Als u de parameter LimitSecondsToForceLogOffUser instelt op nul, staat de taak de instelling voor sessieconfiguratie in het opgegeven groepsbeleid toe om het afmelden van gebruikerssessies af te handelen. Als u deze groepsbeleid wilt zien, gaat u naar Computerconfiguratiebeleid>> Beheer istratieve sjablonen>Windows-onderdelen>Extern bureaublad-services>Extern bureaublad-sessie host>sessie tijdlimieten. Als er actieve sessies zijn op een sessiehost-VM, laat de taak de sessiehost-VM actief. Als er geen actieve sessies zijn, wordt de sessiehost-VM afgesloten.

Op elk gewenst moment neemt de taak ook de MaxSessionLimit van de hostgroep in aanmerking om te bepalen of het huidige aantal sessies meer dan 90% van de maximale capaciteit is. Als dat zo is, start de taak vm's met extra sessiehosts.

De taak wordt periodiek uitgevoerd op basis van een set terugkeerpatroon. U kunt dit interval wijzigen op basis van de grootte van uw Azure Virtual Desktop-omgeving, maar vergeet niet dat het starten en afsluiten van VM's enige tijd kan duren, dus vergeet niet om rekening te houden met de vertraging. U wordt aangeraden het terugkeerinterval in te stellen op elke 15 minuten.

Het hulpprogramma heeft echter ook de volgende beperkingen:

  • Deze oplossing is alleen van toepassing op gepoolde sessiehost-VM's met meerdere sessies.
  • Deze oplossing beheert VM's in elke regio, maar kan alleen worden gebruikt in hetzelfde abonnement als uw Azure Automation-account en Azure Logic App.
  • De maximale runtime van een taak in het runbook is 3 uur.

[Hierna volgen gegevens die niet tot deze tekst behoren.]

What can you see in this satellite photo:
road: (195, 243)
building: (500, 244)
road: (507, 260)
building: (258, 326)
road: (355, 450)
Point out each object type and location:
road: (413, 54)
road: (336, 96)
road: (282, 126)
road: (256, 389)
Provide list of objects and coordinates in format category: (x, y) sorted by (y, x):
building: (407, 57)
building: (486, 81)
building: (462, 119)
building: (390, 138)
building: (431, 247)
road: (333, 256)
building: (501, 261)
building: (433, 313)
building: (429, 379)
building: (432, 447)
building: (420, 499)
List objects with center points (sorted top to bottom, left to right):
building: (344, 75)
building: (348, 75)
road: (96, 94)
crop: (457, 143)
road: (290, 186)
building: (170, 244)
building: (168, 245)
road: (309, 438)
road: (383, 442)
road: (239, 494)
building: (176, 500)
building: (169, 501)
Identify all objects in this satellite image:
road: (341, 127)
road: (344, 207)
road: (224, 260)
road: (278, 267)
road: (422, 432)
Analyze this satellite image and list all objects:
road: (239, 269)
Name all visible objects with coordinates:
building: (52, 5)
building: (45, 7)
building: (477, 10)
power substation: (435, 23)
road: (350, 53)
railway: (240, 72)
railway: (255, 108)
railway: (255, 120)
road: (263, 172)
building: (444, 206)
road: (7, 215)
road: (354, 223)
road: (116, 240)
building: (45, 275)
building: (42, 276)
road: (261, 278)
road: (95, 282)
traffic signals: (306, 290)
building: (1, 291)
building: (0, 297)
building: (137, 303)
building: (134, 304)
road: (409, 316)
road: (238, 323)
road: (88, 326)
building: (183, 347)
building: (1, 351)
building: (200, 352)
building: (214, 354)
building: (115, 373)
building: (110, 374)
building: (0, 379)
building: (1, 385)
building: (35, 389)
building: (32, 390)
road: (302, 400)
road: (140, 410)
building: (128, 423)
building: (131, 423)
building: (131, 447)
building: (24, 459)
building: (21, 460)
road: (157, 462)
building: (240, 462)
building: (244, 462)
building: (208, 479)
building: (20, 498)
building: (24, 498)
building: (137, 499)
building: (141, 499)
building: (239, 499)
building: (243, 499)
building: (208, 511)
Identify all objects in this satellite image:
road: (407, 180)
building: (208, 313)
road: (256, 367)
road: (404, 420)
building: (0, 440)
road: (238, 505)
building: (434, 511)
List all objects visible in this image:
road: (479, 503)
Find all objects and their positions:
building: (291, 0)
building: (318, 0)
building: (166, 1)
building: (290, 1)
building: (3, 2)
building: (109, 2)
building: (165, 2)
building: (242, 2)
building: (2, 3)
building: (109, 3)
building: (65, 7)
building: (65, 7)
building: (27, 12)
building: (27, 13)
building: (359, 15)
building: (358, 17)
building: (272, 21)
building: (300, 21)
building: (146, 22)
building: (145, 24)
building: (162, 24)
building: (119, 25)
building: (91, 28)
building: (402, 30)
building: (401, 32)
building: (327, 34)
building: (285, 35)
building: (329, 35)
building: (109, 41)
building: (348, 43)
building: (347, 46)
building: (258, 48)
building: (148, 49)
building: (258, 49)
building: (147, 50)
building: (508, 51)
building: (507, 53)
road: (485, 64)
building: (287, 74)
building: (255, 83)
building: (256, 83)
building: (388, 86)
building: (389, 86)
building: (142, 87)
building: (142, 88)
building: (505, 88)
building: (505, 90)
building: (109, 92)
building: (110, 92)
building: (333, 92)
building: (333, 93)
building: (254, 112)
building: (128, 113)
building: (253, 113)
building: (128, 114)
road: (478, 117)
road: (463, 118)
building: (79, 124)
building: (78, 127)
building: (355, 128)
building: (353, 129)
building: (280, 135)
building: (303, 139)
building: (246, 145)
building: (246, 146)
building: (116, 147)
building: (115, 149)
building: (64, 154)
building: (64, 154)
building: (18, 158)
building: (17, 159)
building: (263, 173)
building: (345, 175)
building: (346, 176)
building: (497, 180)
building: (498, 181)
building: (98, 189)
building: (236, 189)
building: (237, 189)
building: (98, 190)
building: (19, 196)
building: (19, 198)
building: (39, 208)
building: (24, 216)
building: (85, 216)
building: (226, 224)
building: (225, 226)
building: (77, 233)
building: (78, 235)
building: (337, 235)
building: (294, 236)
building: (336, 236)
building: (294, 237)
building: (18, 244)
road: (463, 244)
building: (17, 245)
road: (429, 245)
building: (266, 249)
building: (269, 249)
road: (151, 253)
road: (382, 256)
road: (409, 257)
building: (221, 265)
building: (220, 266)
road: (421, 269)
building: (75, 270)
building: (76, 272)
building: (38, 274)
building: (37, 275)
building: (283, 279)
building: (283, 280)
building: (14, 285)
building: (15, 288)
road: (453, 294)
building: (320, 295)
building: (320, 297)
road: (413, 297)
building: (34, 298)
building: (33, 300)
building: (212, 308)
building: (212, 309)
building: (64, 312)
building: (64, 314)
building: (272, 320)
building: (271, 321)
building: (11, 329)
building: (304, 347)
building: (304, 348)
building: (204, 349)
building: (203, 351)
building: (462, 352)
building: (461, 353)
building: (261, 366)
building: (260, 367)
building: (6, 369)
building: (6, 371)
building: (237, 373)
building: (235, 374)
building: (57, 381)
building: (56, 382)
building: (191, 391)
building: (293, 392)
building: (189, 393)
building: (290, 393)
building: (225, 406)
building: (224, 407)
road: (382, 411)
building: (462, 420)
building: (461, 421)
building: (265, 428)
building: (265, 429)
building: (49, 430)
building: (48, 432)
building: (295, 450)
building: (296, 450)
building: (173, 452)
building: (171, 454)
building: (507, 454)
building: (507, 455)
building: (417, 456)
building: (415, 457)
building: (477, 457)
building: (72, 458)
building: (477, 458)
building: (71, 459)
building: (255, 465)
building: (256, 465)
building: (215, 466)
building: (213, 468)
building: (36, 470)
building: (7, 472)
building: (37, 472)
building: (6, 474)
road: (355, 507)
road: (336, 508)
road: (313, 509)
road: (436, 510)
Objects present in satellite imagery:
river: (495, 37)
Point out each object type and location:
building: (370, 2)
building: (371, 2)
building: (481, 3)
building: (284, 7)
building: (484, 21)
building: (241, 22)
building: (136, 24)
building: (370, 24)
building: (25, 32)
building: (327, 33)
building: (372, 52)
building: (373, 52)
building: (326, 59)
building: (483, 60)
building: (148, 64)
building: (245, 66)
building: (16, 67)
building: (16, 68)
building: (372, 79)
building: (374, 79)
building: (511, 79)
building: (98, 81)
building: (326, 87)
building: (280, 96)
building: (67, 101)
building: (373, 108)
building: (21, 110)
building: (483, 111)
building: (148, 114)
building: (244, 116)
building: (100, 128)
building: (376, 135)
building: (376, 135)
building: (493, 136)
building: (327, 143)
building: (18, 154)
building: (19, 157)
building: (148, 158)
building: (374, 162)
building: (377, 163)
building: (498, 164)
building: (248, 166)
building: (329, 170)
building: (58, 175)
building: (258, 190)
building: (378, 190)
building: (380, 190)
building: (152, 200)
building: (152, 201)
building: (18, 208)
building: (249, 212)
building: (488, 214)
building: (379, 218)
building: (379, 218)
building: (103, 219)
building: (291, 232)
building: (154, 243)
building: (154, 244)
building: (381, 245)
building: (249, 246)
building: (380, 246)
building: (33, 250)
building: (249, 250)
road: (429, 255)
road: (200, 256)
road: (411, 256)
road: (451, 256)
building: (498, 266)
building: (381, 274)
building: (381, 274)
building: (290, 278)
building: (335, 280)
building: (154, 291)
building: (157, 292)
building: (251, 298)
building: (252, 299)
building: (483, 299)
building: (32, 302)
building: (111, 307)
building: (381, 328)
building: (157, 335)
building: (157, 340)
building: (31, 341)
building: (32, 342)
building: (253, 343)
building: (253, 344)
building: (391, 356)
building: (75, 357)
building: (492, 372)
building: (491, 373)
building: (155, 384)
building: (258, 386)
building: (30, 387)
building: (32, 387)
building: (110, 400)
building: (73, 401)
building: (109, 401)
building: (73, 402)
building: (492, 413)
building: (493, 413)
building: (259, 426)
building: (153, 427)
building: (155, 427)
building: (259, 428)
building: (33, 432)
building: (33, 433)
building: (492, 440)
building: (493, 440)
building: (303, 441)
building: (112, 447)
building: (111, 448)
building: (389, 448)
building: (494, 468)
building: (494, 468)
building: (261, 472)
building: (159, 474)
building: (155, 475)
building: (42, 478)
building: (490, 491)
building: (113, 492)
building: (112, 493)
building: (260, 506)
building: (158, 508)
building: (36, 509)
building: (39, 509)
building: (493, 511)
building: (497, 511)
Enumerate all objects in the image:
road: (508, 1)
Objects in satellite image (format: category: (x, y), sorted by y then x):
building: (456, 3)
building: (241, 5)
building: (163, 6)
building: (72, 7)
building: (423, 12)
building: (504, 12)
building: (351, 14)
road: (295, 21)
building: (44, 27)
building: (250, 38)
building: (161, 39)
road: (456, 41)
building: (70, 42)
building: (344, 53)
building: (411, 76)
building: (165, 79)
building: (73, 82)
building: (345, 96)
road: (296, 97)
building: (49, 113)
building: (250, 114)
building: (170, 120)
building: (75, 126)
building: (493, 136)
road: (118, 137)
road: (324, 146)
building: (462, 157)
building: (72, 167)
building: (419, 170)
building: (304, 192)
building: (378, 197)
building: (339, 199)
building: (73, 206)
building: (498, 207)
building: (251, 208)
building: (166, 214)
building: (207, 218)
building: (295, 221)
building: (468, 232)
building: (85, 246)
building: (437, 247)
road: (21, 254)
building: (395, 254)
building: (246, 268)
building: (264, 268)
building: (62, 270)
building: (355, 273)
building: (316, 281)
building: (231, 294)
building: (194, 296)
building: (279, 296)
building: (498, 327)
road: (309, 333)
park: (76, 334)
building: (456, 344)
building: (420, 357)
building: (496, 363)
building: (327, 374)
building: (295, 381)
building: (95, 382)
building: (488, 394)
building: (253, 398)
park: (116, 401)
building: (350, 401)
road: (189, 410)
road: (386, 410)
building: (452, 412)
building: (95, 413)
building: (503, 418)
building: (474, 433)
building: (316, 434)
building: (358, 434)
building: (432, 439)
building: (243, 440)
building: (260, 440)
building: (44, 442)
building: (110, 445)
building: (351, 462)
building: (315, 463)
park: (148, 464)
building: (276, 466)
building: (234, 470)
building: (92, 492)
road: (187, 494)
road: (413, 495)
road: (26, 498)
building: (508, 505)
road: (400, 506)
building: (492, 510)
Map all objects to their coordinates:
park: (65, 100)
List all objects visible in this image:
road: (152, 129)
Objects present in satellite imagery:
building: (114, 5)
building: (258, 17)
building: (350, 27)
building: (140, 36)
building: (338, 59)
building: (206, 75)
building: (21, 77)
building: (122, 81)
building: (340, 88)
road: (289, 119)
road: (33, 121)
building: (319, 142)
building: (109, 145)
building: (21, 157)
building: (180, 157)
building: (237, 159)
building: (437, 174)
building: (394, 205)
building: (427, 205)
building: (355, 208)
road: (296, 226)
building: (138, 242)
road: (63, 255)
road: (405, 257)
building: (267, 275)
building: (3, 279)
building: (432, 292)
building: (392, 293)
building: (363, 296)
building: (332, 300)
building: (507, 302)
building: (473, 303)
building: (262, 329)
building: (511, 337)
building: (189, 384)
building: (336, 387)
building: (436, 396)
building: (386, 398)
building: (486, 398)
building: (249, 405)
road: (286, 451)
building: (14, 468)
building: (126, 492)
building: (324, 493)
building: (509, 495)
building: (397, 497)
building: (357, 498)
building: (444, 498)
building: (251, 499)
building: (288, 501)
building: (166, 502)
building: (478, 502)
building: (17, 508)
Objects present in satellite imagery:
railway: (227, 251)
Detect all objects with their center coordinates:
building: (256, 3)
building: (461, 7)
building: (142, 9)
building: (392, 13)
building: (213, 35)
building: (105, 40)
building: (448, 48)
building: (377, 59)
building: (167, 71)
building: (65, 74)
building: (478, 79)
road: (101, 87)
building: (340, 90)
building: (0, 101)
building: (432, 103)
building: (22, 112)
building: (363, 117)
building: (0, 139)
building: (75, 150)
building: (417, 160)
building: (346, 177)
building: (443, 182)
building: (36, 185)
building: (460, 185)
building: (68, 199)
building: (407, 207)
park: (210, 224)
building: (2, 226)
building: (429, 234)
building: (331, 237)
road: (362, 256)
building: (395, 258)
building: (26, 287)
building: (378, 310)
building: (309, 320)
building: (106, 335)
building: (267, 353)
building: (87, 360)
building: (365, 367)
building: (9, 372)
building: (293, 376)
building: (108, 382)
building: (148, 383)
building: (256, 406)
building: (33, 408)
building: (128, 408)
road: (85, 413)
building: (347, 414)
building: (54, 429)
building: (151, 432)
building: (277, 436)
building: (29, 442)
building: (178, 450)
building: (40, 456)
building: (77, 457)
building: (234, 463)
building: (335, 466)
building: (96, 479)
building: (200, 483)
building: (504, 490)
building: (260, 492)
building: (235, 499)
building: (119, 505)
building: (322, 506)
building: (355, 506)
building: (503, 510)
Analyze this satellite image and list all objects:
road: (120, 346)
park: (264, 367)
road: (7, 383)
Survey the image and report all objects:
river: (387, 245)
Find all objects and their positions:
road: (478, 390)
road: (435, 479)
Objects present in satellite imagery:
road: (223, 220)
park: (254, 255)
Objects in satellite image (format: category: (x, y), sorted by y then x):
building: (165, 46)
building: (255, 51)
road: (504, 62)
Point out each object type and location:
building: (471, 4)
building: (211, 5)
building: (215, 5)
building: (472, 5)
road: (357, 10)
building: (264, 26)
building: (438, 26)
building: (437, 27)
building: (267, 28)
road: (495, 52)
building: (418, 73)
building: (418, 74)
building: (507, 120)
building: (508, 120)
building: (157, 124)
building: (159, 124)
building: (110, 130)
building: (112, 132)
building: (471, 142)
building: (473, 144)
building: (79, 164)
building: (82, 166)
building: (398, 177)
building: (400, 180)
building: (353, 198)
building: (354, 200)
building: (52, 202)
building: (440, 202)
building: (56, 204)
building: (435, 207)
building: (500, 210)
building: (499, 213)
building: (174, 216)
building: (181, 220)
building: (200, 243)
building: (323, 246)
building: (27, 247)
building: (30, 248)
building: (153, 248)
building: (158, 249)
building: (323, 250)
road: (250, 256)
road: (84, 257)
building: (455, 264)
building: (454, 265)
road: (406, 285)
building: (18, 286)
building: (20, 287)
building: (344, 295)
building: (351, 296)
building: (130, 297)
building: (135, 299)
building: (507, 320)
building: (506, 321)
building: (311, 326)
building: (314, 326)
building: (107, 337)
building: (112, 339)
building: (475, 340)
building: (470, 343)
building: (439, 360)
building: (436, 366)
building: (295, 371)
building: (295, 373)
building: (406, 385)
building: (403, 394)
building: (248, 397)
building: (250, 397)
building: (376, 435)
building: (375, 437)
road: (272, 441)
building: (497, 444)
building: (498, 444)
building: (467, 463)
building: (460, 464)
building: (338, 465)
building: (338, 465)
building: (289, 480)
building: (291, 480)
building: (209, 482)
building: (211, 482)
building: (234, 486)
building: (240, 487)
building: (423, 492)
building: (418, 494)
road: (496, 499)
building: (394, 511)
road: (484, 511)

Als het starten of stoppen van de VM's in de hostgroep langer duurt, mislukt de taak. Zie Gedeelde resources voor meer informatie.
  • Ten minste één VM of sessiehost moet zijn ingeschakeld om het schaalalgoritmen goed te laten werken.
  • Het hulpprogramma voor schalen biedt geen ondersteuning voor schalen op basis van CPU of geheugen.
  • Schalen werkt alleen met bestaande hosts in de hostgroep. Het hulpprogramma voor schalen biedt geen ondersteuning voor het schalen van nieuwe sessiehosts.

Notitie

Het schaalprogramma bepaalt de taakverdelingsmodus van de hostgroep die momenteel wordt geschaald. Het hulpprogramma maakt gebruik van de breedte-eerste taakverdelingsmodus voor zowel piekuren als buiten piekuren.